YOUR GOAL: Write the entries out again exactly as they stand, but without the pictures.

[Multi-frame change data]

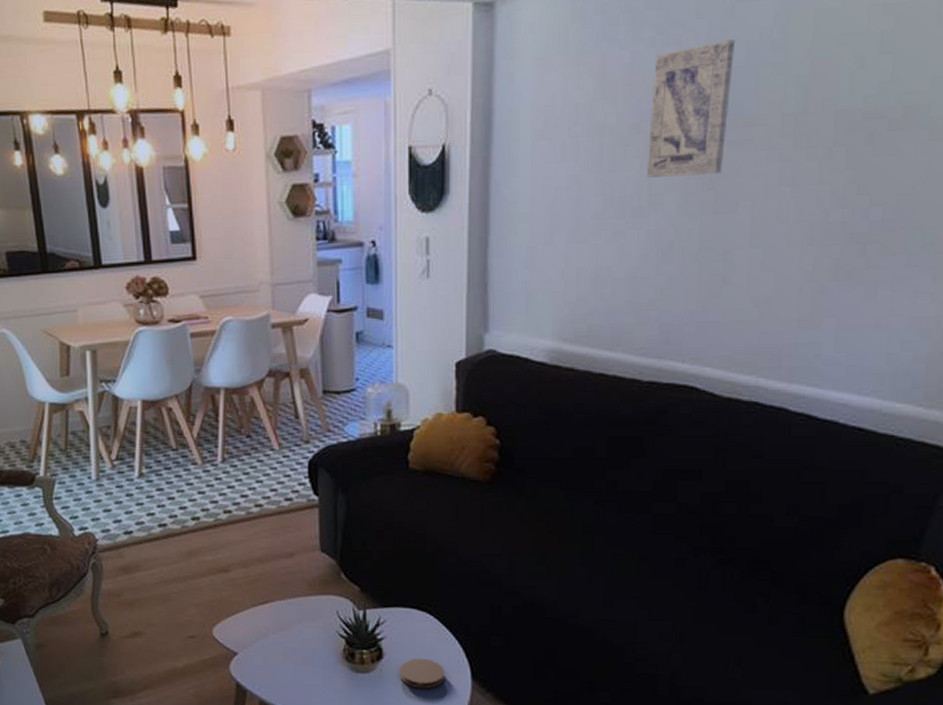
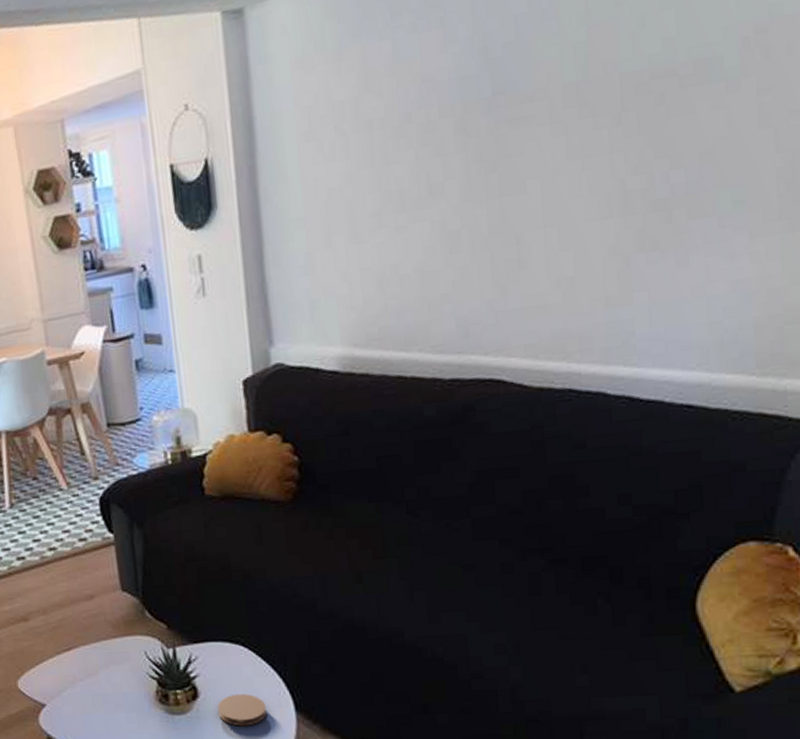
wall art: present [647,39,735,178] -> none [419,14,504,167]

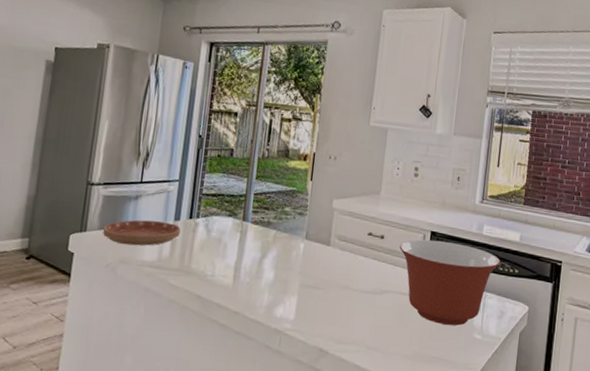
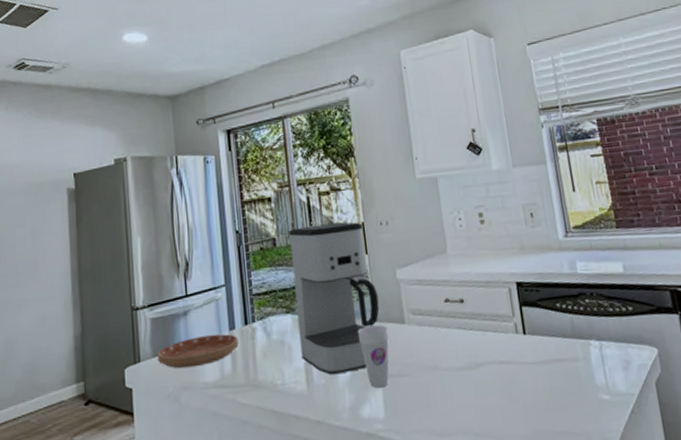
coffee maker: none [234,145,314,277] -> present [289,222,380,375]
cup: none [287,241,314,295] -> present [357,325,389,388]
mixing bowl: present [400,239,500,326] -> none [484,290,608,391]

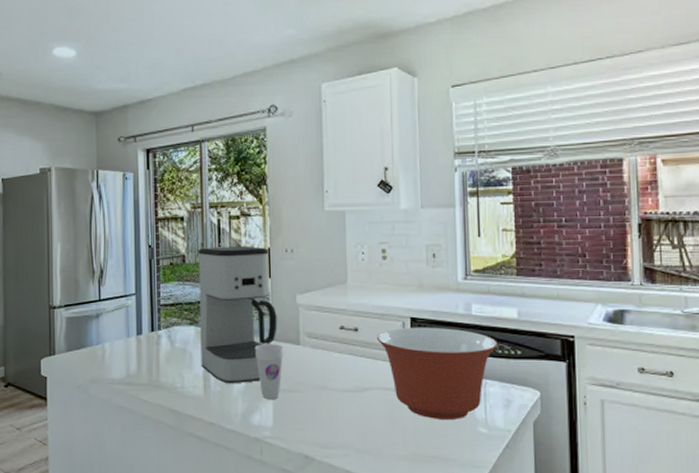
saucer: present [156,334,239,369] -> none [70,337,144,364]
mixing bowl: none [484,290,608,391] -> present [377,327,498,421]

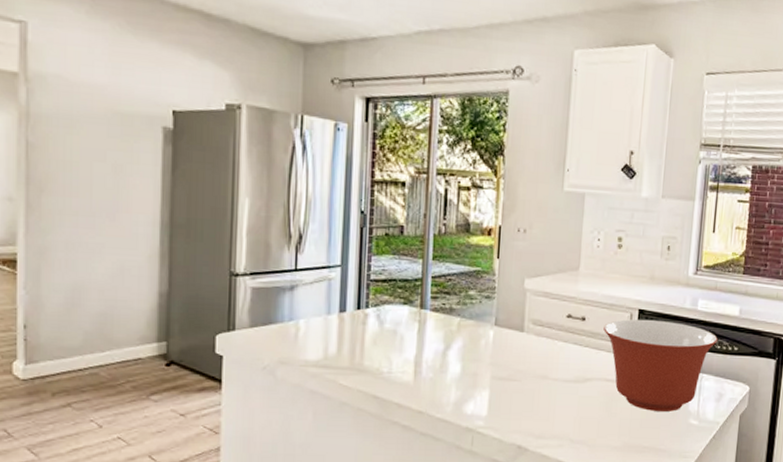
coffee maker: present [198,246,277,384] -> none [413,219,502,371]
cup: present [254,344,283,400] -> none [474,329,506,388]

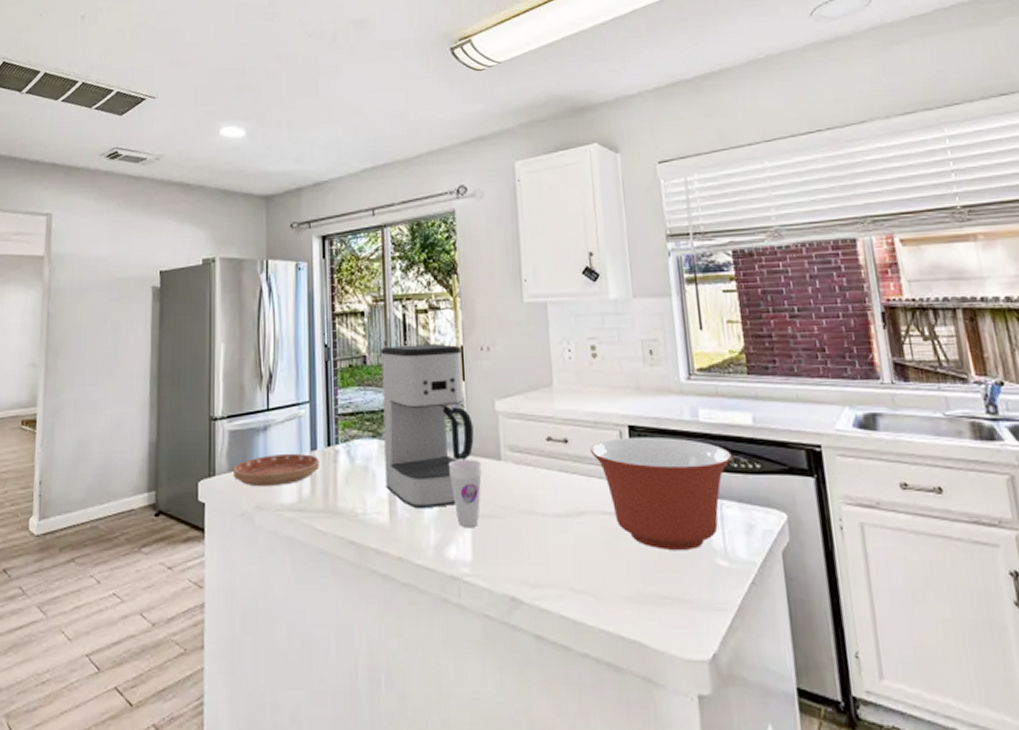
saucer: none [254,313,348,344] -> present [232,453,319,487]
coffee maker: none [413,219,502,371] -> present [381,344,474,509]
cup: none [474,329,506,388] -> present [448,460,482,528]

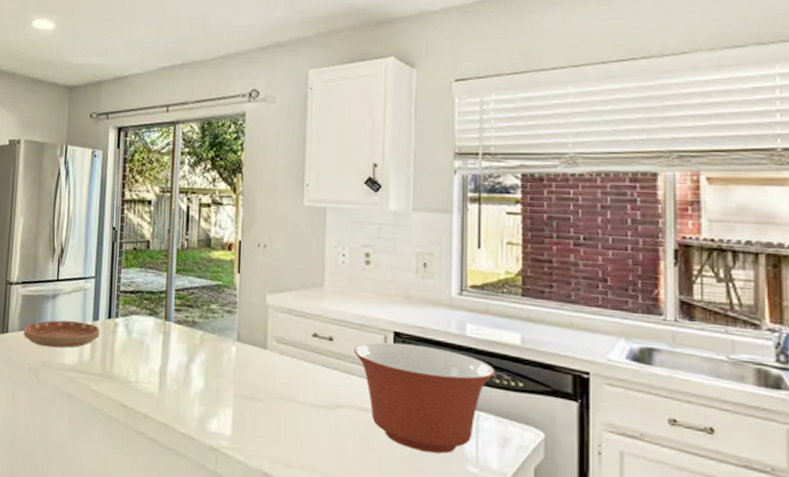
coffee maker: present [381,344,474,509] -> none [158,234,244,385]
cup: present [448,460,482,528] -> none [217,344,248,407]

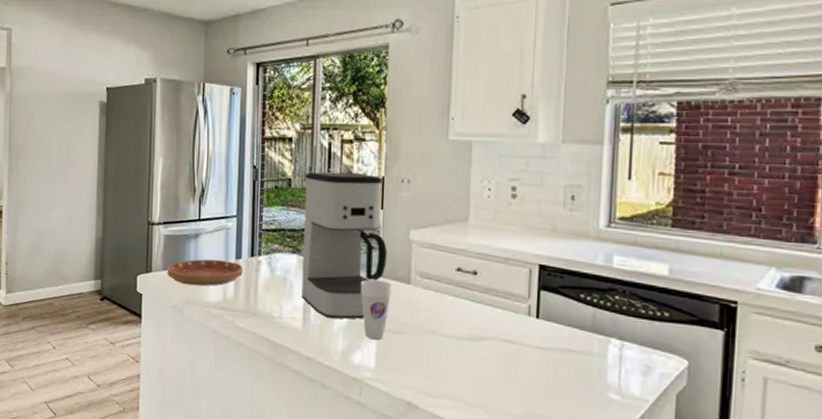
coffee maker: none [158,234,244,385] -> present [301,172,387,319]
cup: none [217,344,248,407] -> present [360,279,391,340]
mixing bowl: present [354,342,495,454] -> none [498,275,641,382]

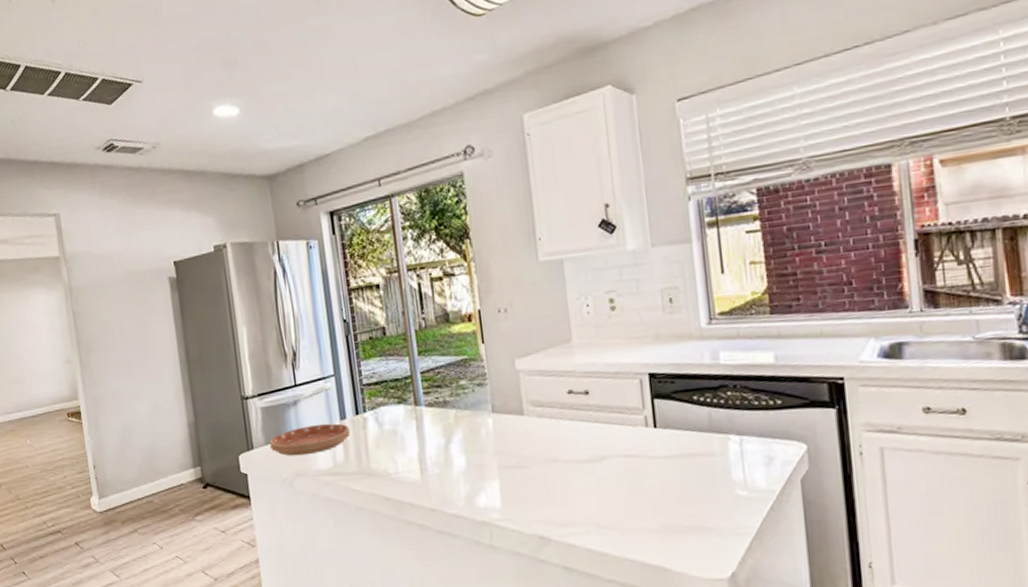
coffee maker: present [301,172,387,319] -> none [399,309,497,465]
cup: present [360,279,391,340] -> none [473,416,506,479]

EXPECTED OUTPUT:
wall art: present [647,39,735,178] -> none [419,14,504,167]

coffee maker: none [234,145,314,277] -> present [289,222,380,375]
cup: none [287,241,314,295] -> present [357,325,389,388]
mixing bowl: present [400,239,500,326] -> none [484,290,608,391]

saucer: present [156,334,239,369] -> none [70,337,144,364]
mixing bowl: none [484,290,608,391] -> present [377,327,498,421]

coffee maker: present [198,246,277,384] -> none [413,219,502,371]
cup: present [254,344,283,400] -> none [474,329,506,388]

saucer: none [254,313,348,344] -> present [232,453,319,487]
coffee maker: none [413,219,502,371] -> present [381,344,474,509]
cup: none [474,329,506,388] -> present [448,460,482,528]

coffee maker: present [381,344,474,509] -> none [158,234,244,385]
cup: present [448,460,482,528] -> none [217,344,248,407]

coffee maker: none [158,234,244,385] -> present [301,172,387,319]
cup: none [217,344,248,407] -> present [360,279,391,340]
mixing bowl: present [354,342,495,454] -> none [498,275,641,382]

coffee maker: present [301,172,387,319] -> none [399,309,497,465]
cup: present [360,279,391,340] -> none [473,416,506,479]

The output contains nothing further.